The glam-rocker fell from grace in 1999 when he was jailed for possessing 4,000 images of child pornography.

In 2002 Glitter was expelled from Cambodia over unspecified allegations, and in March 2006 he was convicted of sexually abusing two girls, aged 10 and 11, in Vietnam.

During the trial, all three of Glitter’s victims sobbed as they recounted their ordeals.

One woman, now in her 50s, described how she had attended a party at a house – where she had previously met Alvin Stardust – on the night she was attacked in 1975.

She remembered Glitter smelling of “booze and cigarettes” and putting his arm over her, making her feel “uncomfortable”.

The victim said she did not try to push him away because she did not want to be rude.
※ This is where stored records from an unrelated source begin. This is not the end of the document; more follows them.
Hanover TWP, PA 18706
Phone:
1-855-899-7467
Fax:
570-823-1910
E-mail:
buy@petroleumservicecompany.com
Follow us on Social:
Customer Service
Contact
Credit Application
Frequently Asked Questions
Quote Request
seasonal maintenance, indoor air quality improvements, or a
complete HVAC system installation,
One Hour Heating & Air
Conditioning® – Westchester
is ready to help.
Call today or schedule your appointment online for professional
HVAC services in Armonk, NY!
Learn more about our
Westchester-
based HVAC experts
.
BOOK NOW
Some years later, the woman warned a friend to steer clear of Glitter because he was “dangerous”.

Glitter’s second victim was 12 years old when he attacked her after a spring 1977 show at Leicester nightclub Baileys.

She initially went backstage with her mother and had a gold jacket autographed while drinking Moet champagne, but was then invited to the singer’s Holiday Inn hotel suite.
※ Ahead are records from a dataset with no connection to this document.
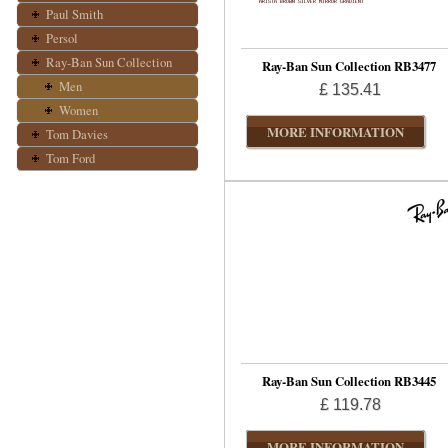
Paul Smith
Persol
Ray-Ban Sun Collection
Ray-Ban Sun Collection RB3477
Men
£ 135.41
Women
MORE INFORMATION
Tom Davies
Tom Ford
Ray-Ban Sun Collection RB3445
£ 119.78
MORE INFORMATION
Once back in the room, star songwriter, producer and Glitter’s manager Mike Leander led the girl’s mother away, while Glitter took her by the hand into a bedroom where he told her comic Spike Milligan had a gun and was after Glitter for sleeping with his wife.
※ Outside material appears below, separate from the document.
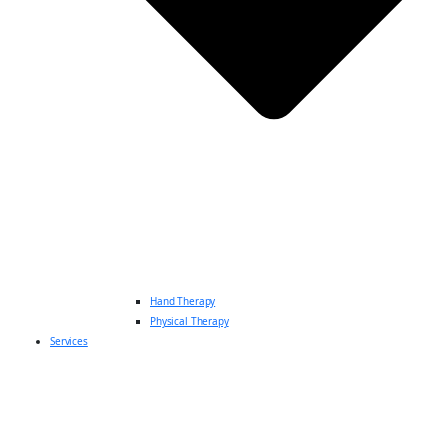
Hand Therapy
Physical Therapy
Services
The girl tried to push the naked singer away, but as she lifted her hands, he shouted at her not to touch his hair, telling her he had a “phobia”.

He then pushed her on to the bed and subjected her to a prolonged period of sexual abuse.

The following morning he told the youngster: “You are a really clever girl, you got dressed before your mum came in.”

In a statement to the court, Anne Glover, a chambermaid who worked at the Holiday Inn in 1977, claimed she had walked into the former star’s bathroom to see him sitting in the bath with a girl she thought was around 12. There was no suggestion it was the second victim, and the evidence was never put before the jury.

Two indecent assault charges related to a third girl, who was aged 13 when the singer invited her to sit on his lap in his dressing room between October 1979 and December 1980.

Wearing a silver sequinned jumpsuit unzipped to the navel, and silver platform boots, he forcefully kissed the youngster and then slid his hand up her skirt.

She had been taken backstage to meet her “idol” as a surprise arranged by her mother’s partner, but after the attack in a club called Baileys in Watford, Glitter told the youngster it was their “secret”.

It was only after his arrest under Operation Yewtree that the woman went to the police.

Glitter denied all the allegations, claiming there was no way he could have abused the girls in his dressing room because his rigorous wig-maintenance routine required him to return to his suite immediately and clean his hairpiece.